◆ **Selected excerpt**
☆ ☆ ☆ ☆ ☆

Thereafter, a shopping cart is thrusted into the back of your knees, and you are swiftly shown the door. Indeed, whenever one enters a German register line, one’s priorities should be sorted not unlike in manner as those of the military officer’s a few days before the big charge, for there’s no going back. But Germans always play it fair. They foreshadow, indeed, warn you of the forthcoming experience the first moment that you enter the store, with those gates that open on the righthand side and close after you go through them. Even the stores have a German personality: start on the right and move to the left. If you try to leave through the entrance gates, thus disrupting the order of things, the gate growls. If you do not buy anything, then you must go through the shameful experience of squeezing your way past the people in line at the cash register, as empty register-lines are always cordoned with a steel turnstile. This aids the German economy significantly.

German dogs, unlike German humans, possess significant autonomy in Germany, indeed enjoy a great deal of freedom here, for dogs always walk sans leash. To see a dog on a leash here has the same effect on the eye as seeing a child on a leash, which always renders an effect of disbelief. Bicycles here are one way for a human to experience the same joy as a dog. There’s an air of superiority exuding from those riding them, and, if you’re in the way of one, expect no clemency.  

German windows are also of an unprecedented nature. Someone in Germany, at some point, must have said to another: “let’s have the best windows in the world.” And then, like a German, he did what they said.

Unlike those in the Anglosphere, Germans like get to the point. Goofy or not, Germans do value directness of communication. This can lead one to interpret them as rude or perhaps soulless. 

I, for one, am not certain of this latter diagnosis. I side a bit more with Jerome K. Jerome’s scientific take on the matter:

“The Germans are a good people…I am positive that the vast majority of them go to heaven… [that the] the soul of a single individual German has [however] the sufficient initiative to fly up by itself and knock on St. Peter’s door, I cannot believe. My own opinion is that they are taken there in small companies, and passed in under the charge of a dead policeman.”

In today’s case, the policeman might be some sort of high-standing bureaucratic official, like a Vodafone representative.

☆ ☆ ☆ ☆ ☆

◆ **Provided information**

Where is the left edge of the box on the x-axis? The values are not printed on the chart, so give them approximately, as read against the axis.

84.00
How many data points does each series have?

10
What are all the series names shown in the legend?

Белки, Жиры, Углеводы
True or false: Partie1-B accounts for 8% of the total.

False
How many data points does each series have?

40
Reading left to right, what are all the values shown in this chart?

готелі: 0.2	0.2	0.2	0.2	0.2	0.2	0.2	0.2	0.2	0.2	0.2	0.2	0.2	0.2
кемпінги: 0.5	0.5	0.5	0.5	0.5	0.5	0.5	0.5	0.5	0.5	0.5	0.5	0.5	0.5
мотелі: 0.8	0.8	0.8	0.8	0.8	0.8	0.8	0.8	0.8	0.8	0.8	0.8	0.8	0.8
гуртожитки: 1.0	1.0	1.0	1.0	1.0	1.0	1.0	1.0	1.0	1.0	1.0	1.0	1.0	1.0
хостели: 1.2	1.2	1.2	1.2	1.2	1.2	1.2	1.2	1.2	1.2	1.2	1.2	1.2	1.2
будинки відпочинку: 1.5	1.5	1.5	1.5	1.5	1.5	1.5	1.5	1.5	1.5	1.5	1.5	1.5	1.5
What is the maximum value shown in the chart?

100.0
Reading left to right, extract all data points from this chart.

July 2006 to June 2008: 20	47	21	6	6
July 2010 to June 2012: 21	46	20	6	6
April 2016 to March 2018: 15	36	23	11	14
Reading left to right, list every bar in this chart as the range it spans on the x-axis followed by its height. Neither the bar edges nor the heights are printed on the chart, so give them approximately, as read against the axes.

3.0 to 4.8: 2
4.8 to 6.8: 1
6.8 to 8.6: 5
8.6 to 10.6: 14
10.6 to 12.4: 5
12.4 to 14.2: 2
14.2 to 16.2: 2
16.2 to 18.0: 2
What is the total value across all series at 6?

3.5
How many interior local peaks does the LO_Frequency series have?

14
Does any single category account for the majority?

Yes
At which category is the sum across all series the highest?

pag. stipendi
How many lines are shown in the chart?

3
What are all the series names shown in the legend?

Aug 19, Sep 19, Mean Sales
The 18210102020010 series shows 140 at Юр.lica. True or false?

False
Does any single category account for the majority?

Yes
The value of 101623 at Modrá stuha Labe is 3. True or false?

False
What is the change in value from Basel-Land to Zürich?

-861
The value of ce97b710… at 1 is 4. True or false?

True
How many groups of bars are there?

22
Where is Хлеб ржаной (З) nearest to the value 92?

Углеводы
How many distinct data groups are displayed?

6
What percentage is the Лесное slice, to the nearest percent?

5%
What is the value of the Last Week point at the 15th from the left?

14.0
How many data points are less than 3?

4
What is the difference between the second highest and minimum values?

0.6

☆ ☆ ☆ ☆ ☆

◆ **Activity**
Reproduce word for word the passage of the piece on German habits between "German dogs, unlike" and "or perhaps soulless.", inclusive.

◆ **Your solution**
German dogs, unlike German humans, possess significant autonomy in Germany, indeed enjoy a great deal of freedom here, for dogs always walk sans leash. To see a dog on a leash here has the same effect on the eye as seeing a child on a leash, which always renders an effect of disbelief. Bicycles here are one way for a human to experience the same joy as a dog. There’s an air of superiority exuding from those riding them, and, if you’re in the way of one, expect no clemency.  

German windows are also of an unprecedented nature. Someone in Germany, at some point, must have said to another: “let’s have the best windows in the world.” And then, like a German, he did what they said.

Unlike those in the Anglosphere, Germans like get to the point. Goofy or not, Germans do value directness of communication. This can lead one to interpret them as rude or perhaps soulless.